Your assignment: Leaving the pictures aside, write out the whole listing below exactly.

Recorded data:
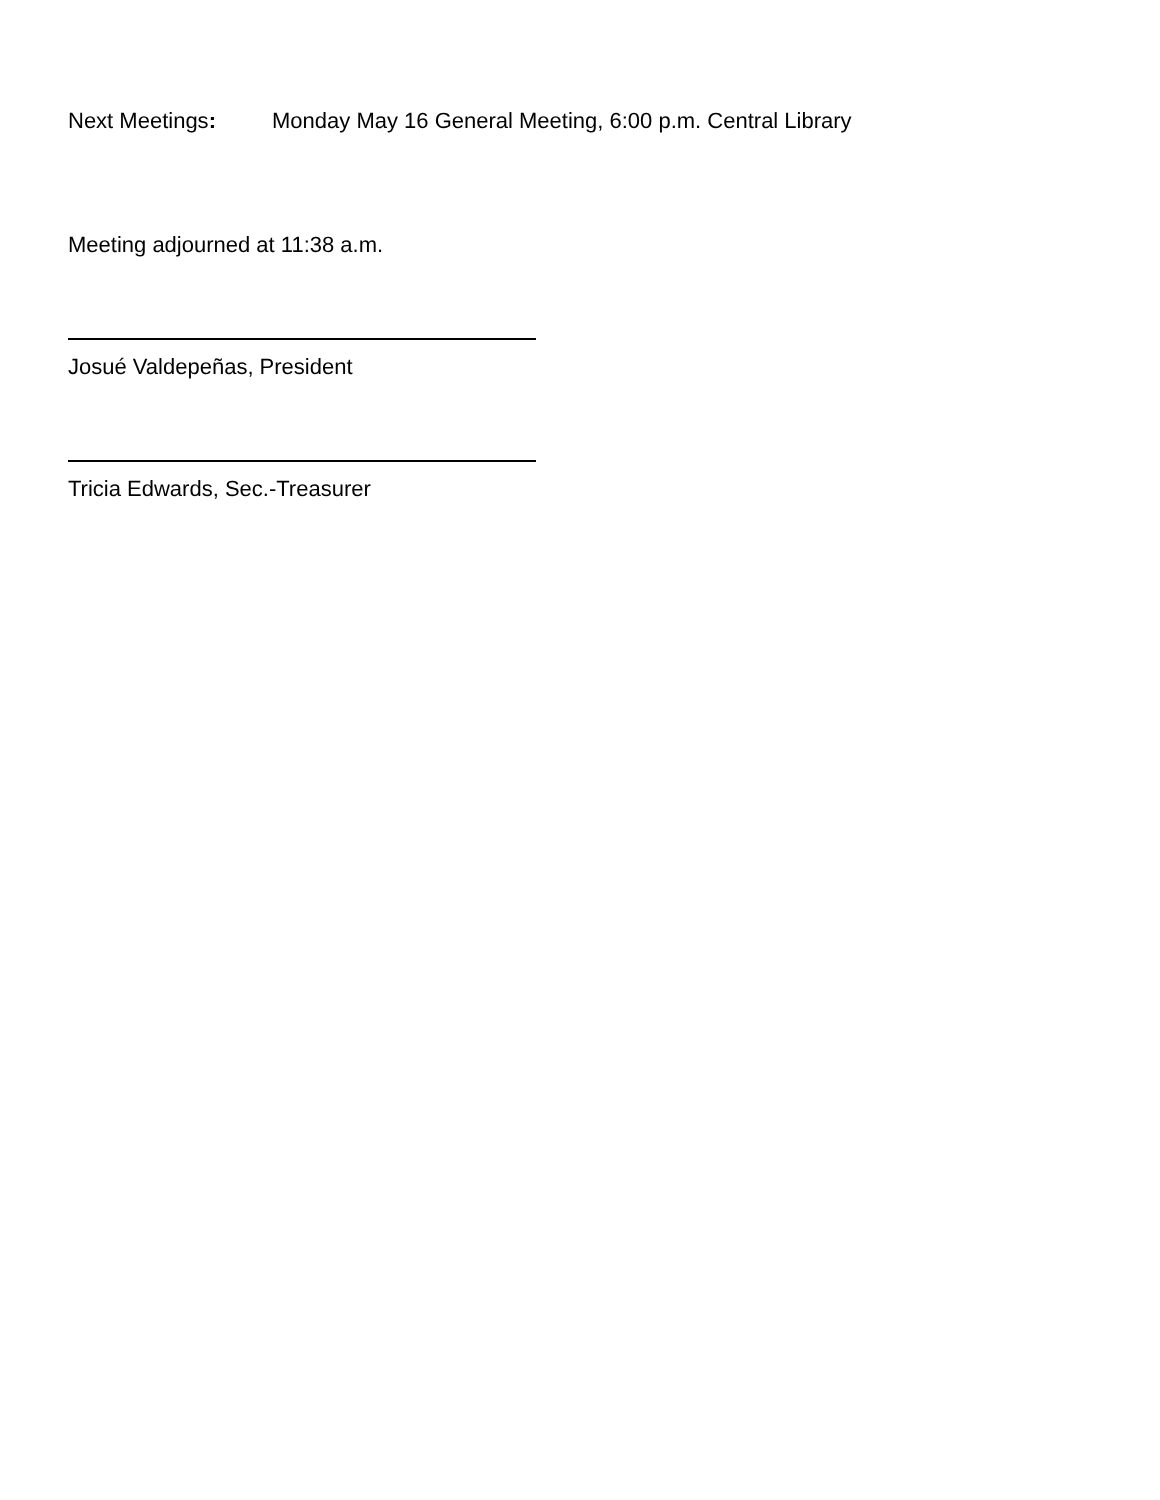Next Meetings: Monday May 16 General Meeting, 6:00 p.m. Central Library
Meeting adjourned at 11:38 a.m.
Josué Valdepeñas, President
Tricia Edwards, Sec.-Treasurer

Reply:
Next Meetings: Monday May 16 General Meeting, 6:00 p.m. Central Library
Meeting adjourned at 11:38 a.m.
Josué Valdepeñas, President
Tricia Edwards, Sec.-Treasurer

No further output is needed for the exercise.